Utah's rainy day funds - officially known as budget reserve accounts - are presently at all-time highs and have reached statutory limits.
According to data released by the Utah Division of Finance, the state's general fund budget reserve account has a $132.1 million balance.
In addition, Utah's education budget reserve account has $122.9 million for a total of $254,925,000.
State statute allows the budget reserve accounts to retain a maximum of 6 percent of general and education fund appropriations.
Cities are allowed to have reserves equaling 18 percent of general revenues, while counties are permitted to have 20 percent in reserve funds.
School districts, on the other hand, are allowed to have 5 percent in reserve.
The lower limits for the state and school districts may be attributable to the fact that there is significant overlap between the budgets, indicated the Utah Taxpayers Association.
Financial reserves at the school district level lessen the need for the state to have rainy day funds and vice versa.
In 2002, Utah had bled the state's rainy day revenues down to $19.5 million from the previous high of $120.3 million in 2001.
Utah unofficially has a working rainy day fund, explained the independent public policy organization.
A working rainy day fund consists of cash revenues, as opposed to bonds, that are used for capital projects.

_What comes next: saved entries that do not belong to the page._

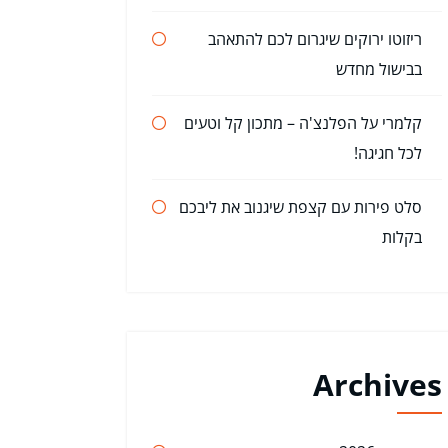
ריזוטו ירוקים שיגרום לכם להתאהב
בבישול מחדש
קלמרי על הפלנצ'ה – מתכון קל וטעים
לכל חגיגה!
סלט פירות עם קצפת שיגנוב את ליבכם
בקלות
Archives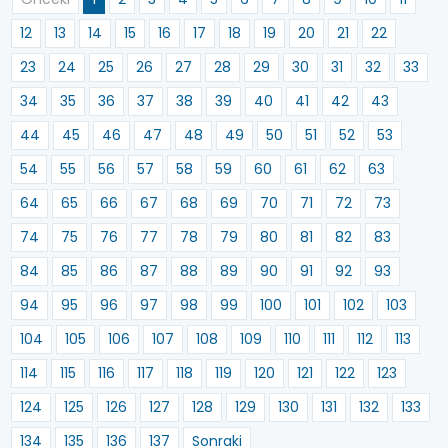
12
13
14
15
16
17
18
19
20
21
22
23
24
25
26
27
28
29
30
31
32
33
34
35
36
37
38
39
40
41
42
43
44
45
46
47
48
49
50
51
52
53
54
55
56
57
58
59
60
61
62
63
64
65
66
67
68
69
70
71
72
73
74
75
76
77
78
79
80
81
82
83
84
85
86
87
88
89
90
91
92
93
94
95
96
97
98
99
100
101
102
103
104
105
106
107
108
109
110
111
112
113
114
115
116
117
118
119
120
121
122
123
124
125
126
127
128
129
130
131
132
133
134
135
136
137
Sonraki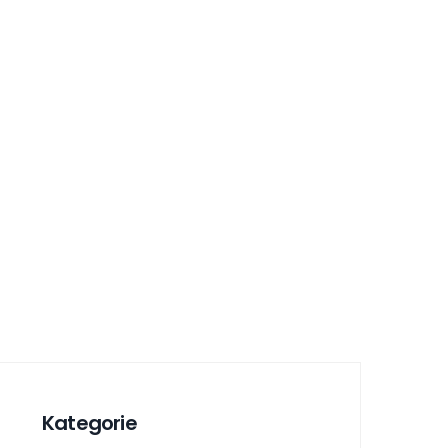
Kategorie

In 2007, the Utah Legislature intends to earmark approximately $708 million in cash for capital projects like roads and buildings, pointed out the taxpayers association.
Normally, state and local governments across the nation rely on bonds to subsidize capital projects.
But Utah has traditionally relied heavily on cash to fund capital projects.
In addition to avoiding interest expenses, allocating cash to pay for capital projects allows Utah to manage the state's budget more effectively in the event projected revenues fail to materialize.
The monies are frequently called working rainy day funds because the revenues are actually being "put to work" to cover the construction costs associated with capital projects instead of sitting in a bank account collecting interest, noted the independent public policy organization.
And the funds can be transferred from capital projects to cover ongoing operating general expenses if the state's anticipated revenues register at lower levels than initially expected.
If cash is transferred from capital projects, the related costs are funded with bonds or construction is delayed.
Diverting cash, particularly ongoing revenues, to capital projects has the added advantage of slowing the growth of operating expenditures.
But even if ongoing expenses are increased when buildings or roads are constructed, the expenditures would be higher if the ongoing revenues had initially been used exclusively for ongoing expenditures instead of capital.
During the last recession when revenues stopped growing, Utah relied on the state's rainy day revenues and the working funds to balance the budget.
Although the state raised taxes in the last recession, individual income assessment increases were small compared to the hikes of 1987, which would be the equivalent of hundreds of millions of dollars in Utah's current economy, concluded the independent public policy organization.